** Task to complete **
Count how many lines below contain the word "Shandong", then give that number alone.

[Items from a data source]

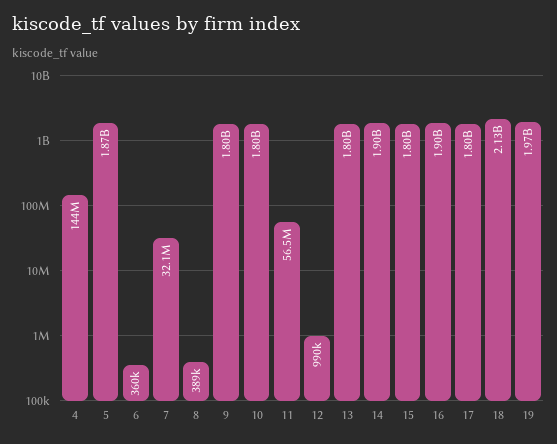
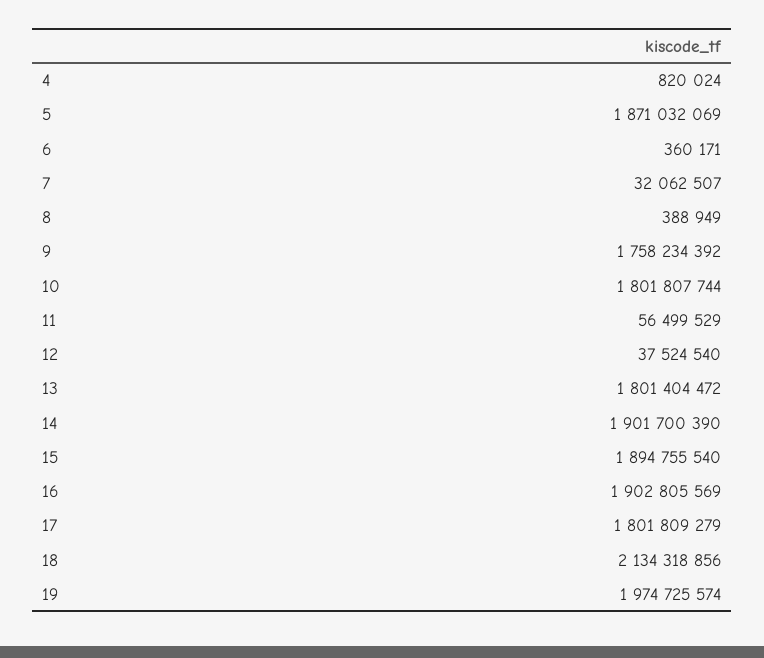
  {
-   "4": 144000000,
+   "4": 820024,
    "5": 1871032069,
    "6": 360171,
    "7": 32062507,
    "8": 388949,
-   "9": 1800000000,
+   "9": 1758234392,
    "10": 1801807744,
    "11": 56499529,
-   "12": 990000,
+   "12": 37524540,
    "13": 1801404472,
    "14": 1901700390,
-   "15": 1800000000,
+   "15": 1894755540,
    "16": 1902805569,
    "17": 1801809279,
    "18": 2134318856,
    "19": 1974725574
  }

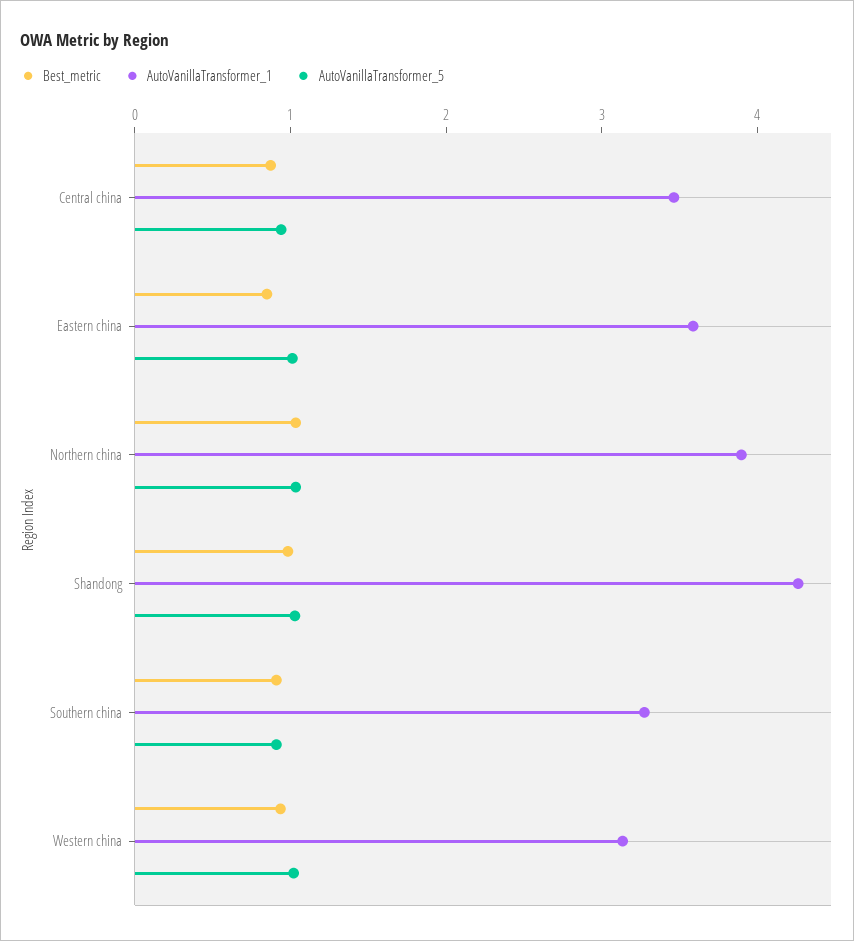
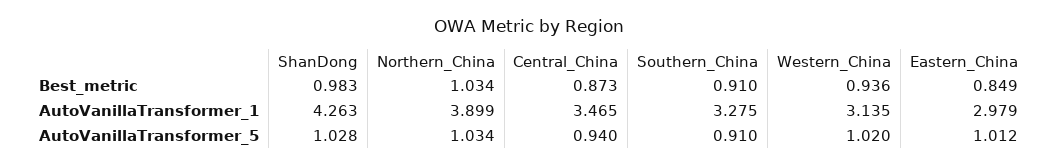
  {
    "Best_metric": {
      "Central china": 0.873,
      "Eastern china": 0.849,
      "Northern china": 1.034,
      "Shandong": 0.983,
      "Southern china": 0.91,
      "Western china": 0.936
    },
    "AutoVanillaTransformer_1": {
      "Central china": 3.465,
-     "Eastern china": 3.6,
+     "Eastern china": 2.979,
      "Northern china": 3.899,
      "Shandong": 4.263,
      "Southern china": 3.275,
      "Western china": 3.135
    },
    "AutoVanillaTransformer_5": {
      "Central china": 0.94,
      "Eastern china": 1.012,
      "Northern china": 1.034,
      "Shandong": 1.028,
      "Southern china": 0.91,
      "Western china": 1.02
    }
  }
--
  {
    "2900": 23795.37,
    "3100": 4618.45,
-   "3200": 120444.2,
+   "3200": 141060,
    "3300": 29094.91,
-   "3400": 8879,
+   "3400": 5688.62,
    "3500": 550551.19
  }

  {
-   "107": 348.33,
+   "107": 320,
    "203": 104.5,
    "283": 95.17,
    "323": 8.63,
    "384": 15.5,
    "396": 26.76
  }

** Your response **
3